▸ **Task set**
1. Copy from the article about the COVID-19 variant in Colorado, starting at "A team from" and ending at "Sunday via email.".
2. Using the article about the COVID-19 variant in Colorado, decide whether each statement agrees with it, and answer yes or no with the deciding words quoted: (a) The variant was found in two inmates and one staff member. (b) The lab will sequence all positive tests from the prison. (c) The vaccination clinic for family members of staff will be held Monday.

The highly transmissible South African COVID-19 variant has been detected in Colorado for the first time — in two staff members and an inmate at a state-run prison in Buena Vista — state officials said late Sunday.
The cases were detected by the state health department’s laboratory after samples were chosen at random for COVID-19 variant detection sequencing. The lab will now sequence all positive tests from the prison to look for the variant, according to a press release from the state.
A team from the state health department will arrive at the facility Monday to perform testing and host a vaccination clinic for staff and inmates. Later in the week, the department will host a vaccination clinic for family members and close contacts of staff members, according to the release, citing a state health policy that allows local public health agencies “additional flexibility” in vaccinating Coloradans in cases of “emerging risk of rapid spread” of the virus.
The news of the variant’s identification in Colorado is “remarkable” and reminiscent of the late December announcement by state officials that the highly transmissible United Kingdom variant has been identified in the state, Dr. Jon Samet, dean of the Colorado School of Public Health and a member of the state’s COVID-19 modeling team, told The Gazette late Sunday via email.
“Hopefully, contact tracing will sort out the path of this variant to Buena Vista,” he said. “This is an indication that this variant is probably circulating in the state.”
The news of the variant’s arrival in the state is disturbing — perhaps even more so the fact that it was identified in a prison, said Phoebe Lostroh, a Colorado College microbiology professor with a history of highly accurate El Paso County virus projections, late Sunday.

▸ **Extracted information**
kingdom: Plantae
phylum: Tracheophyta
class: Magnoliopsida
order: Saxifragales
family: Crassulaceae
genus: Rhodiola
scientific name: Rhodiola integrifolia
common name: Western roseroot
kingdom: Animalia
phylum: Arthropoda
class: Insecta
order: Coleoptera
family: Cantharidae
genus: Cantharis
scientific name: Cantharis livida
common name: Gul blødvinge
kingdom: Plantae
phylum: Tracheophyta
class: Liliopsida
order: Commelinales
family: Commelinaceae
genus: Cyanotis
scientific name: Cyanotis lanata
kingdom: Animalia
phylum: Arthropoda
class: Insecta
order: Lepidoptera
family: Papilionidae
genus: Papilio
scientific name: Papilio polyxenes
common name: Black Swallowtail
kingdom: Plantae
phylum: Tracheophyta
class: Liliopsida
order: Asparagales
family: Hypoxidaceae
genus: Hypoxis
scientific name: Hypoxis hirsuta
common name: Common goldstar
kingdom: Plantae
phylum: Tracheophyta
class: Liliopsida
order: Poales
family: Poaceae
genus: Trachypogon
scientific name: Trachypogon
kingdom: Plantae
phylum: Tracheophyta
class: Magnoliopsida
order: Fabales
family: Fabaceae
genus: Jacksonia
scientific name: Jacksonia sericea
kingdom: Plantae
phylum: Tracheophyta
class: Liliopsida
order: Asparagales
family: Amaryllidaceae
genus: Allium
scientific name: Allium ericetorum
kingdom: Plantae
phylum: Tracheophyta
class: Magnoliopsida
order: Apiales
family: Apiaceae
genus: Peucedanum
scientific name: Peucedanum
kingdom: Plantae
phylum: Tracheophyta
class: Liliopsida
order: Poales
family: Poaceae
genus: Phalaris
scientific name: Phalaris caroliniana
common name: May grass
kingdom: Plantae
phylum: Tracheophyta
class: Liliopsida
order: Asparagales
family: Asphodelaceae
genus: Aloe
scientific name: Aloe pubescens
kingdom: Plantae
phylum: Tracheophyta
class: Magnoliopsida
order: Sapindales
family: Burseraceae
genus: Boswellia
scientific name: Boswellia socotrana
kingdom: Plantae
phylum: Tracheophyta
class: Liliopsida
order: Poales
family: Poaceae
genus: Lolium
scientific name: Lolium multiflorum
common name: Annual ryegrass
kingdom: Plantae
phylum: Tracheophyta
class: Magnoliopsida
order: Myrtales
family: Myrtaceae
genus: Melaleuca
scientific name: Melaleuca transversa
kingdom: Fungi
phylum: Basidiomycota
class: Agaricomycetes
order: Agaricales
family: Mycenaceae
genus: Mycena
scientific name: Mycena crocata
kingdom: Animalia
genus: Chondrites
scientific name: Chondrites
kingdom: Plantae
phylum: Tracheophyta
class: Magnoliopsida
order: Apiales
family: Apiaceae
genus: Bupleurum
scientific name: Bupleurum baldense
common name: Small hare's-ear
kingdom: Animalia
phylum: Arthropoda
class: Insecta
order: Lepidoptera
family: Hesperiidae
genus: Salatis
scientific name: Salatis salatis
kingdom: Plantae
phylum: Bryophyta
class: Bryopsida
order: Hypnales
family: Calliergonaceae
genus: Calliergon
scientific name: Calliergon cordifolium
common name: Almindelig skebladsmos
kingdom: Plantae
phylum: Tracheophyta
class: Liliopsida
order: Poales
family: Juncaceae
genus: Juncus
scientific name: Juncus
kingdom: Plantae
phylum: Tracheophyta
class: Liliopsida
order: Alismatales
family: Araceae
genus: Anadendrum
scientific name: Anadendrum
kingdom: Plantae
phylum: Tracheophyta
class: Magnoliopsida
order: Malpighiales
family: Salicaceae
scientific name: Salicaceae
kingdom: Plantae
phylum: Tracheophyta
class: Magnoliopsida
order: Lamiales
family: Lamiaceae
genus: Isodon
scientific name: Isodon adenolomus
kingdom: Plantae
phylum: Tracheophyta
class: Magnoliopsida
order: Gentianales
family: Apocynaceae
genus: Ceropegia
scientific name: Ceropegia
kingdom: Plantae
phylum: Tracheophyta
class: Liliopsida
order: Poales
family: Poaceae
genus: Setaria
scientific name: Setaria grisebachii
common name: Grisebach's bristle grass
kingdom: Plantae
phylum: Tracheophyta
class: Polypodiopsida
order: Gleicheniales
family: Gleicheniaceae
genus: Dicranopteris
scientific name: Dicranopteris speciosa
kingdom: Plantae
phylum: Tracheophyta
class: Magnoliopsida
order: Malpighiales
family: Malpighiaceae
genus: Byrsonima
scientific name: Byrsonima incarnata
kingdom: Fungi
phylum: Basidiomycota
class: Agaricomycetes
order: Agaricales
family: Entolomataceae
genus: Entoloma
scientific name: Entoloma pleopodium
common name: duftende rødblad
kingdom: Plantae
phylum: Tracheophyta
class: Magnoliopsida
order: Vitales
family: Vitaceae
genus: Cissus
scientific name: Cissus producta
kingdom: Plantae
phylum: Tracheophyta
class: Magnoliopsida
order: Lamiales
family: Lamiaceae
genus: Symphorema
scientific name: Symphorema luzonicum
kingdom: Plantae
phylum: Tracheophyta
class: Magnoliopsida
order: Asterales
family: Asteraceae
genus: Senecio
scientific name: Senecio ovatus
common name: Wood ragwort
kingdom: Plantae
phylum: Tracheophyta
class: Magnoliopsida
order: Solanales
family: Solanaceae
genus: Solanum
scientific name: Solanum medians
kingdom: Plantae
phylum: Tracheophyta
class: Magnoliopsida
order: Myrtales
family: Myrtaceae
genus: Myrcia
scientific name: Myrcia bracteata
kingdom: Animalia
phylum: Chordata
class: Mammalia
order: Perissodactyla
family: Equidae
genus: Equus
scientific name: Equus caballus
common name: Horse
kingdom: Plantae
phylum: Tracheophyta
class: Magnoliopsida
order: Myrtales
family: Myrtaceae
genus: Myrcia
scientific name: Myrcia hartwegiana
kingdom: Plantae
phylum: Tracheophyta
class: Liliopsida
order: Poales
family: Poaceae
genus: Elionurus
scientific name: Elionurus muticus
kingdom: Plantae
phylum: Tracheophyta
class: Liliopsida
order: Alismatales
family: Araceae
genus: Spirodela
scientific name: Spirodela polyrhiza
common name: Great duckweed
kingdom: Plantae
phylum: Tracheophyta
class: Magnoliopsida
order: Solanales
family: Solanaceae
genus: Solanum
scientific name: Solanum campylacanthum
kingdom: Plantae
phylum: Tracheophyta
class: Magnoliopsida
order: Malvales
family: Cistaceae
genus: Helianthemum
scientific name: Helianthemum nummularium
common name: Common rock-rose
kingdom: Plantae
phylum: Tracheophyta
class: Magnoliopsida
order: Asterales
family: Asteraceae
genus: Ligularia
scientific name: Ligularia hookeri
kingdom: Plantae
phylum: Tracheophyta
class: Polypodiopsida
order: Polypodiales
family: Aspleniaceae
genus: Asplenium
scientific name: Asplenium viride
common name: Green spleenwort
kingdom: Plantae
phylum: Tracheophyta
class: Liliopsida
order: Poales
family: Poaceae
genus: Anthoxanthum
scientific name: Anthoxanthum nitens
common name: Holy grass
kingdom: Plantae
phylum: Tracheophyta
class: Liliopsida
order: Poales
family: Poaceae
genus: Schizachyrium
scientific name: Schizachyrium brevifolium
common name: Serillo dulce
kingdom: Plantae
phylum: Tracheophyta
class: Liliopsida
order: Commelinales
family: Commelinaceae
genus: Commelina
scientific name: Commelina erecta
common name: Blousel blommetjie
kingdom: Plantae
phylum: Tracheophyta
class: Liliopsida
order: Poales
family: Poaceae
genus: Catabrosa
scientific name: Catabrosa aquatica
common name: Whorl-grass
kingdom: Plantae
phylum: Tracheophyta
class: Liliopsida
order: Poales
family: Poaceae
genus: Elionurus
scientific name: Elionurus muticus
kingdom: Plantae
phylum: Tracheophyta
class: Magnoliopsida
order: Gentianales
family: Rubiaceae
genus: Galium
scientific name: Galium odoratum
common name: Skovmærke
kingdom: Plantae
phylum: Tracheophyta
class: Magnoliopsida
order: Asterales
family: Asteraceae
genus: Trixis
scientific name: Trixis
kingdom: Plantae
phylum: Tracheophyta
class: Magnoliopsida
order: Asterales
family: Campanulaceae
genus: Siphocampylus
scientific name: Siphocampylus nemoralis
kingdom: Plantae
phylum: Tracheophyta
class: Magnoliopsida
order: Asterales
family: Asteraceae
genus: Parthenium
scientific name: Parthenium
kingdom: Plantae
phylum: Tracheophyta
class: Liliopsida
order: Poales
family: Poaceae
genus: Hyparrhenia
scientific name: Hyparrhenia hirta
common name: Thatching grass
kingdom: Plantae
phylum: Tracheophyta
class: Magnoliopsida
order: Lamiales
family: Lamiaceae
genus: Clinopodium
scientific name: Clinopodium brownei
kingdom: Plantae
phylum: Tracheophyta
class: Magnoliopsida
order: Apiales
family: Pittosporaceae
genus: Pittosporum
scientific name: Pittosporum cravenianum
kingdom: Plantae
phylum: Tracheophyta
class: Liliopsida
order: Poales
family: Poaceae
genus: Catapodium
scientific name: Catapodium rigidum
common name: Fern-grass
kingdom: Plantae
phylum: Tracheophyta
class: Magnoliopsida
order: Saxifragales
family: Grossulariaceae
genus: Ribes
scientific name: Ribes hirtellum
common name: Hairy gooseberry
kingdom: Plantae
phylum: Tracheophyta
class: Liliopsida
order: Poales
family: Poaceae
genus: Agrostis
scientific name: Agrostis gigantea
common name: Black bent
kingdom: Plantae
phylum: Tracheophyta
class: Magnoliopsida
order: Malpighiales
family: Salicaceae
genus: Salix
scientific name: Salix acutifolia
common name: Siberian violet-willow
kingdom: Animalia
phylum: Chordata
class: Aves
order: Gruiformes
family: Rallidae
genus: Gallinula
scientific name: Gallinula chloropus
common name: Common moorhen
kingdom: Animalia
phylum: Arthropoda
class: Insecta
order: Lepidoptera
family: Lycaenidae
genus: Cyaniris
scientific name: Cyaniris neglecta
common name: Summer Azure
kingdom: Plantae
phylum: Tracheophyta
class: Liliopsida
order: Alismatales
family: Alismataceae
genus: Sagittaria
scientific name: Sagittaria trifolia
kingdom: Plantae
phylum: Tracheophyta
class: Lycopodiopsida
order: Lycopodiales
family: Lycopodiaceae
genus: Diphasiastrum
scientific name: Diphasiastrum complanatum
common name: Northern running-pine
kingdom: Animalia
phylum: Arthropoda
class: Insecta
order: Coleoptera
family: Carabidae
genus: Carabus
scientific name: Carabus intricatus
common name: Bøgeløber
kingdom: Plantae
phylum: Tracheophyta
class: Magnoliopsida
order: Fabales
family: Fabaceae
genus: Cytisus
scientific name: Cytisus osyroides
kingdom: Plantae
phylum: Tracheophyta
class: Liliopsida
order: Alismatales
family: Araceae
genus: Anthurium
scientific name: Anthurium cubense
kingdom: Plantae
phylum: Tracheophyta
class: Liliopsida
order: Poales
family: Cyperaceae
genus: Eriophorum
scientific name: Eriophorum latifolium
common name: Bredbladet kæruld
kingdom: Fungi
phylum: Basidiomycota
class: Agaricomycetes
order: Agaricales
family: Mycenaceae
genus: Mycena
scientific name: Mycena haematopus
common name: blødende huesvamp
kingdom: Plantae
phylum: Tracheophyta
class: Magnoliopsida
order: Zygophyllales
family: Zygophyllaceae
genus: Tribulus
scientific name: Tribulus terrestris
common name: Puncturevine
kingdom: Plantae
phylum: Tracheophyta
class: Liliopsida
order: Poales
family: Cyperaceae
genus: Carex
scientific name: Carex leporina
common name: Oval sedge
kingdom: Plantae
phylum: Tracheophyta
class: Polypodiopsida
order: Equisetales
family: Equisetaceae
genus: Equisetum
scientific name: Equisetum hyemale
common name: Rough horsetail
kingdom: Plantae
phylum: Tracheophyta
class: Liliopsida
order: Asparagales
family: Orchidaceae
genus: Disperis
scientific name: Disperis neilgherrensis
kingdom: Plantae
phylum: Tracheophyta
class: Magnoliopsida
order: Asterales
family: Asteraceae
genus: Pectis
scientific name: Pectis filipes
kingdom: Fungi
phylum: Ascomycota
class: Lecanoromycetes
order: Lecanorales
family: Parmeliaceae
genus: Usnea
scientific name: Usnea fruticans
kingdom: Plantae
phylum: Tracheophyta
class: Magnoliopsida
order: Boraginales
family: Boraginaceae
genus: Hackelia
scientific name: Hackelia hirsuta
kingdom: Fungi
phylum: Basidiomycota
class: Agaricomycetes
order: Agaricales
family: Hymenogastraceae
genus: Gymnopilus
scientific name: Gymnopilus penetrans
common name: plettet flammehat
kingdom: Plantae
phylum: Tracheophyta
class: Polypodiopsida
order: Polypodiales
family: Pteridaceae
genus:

▸ **Answers to each task**
1.
A team from the state health department will arrive at the facility Monday to perform testing and host a vaccination clinic for staff and inmates. Later in the week, the department will host a vaccination clinic for family members and close contacts of staff members, according to the release, citing a state health policy that allows local public health agencies “additional flexibility” in vaccinating Coloradans in cases of “emerging risk of rapid spread” of the virus.
The news of the variant’s identification in Colorado is “remarkable” and reminiscent of the late December announcement by state officials that the highly transmissible United Kingdom variant has been identified in the state, Dr. Jon Samet, dean of the Colorado School of Public Health and a member of the state’s COVID-19 modeling team, told The Gazette late Sunday via email.

2.
(a) No: "in two staff members and an inmate"
(b) Yes: "The lab will now sequence all positive tests from the prison to look for the variant"
(c) No: "Later in the week, the department will host a vaccination clinic for family members and close contacts of staff members"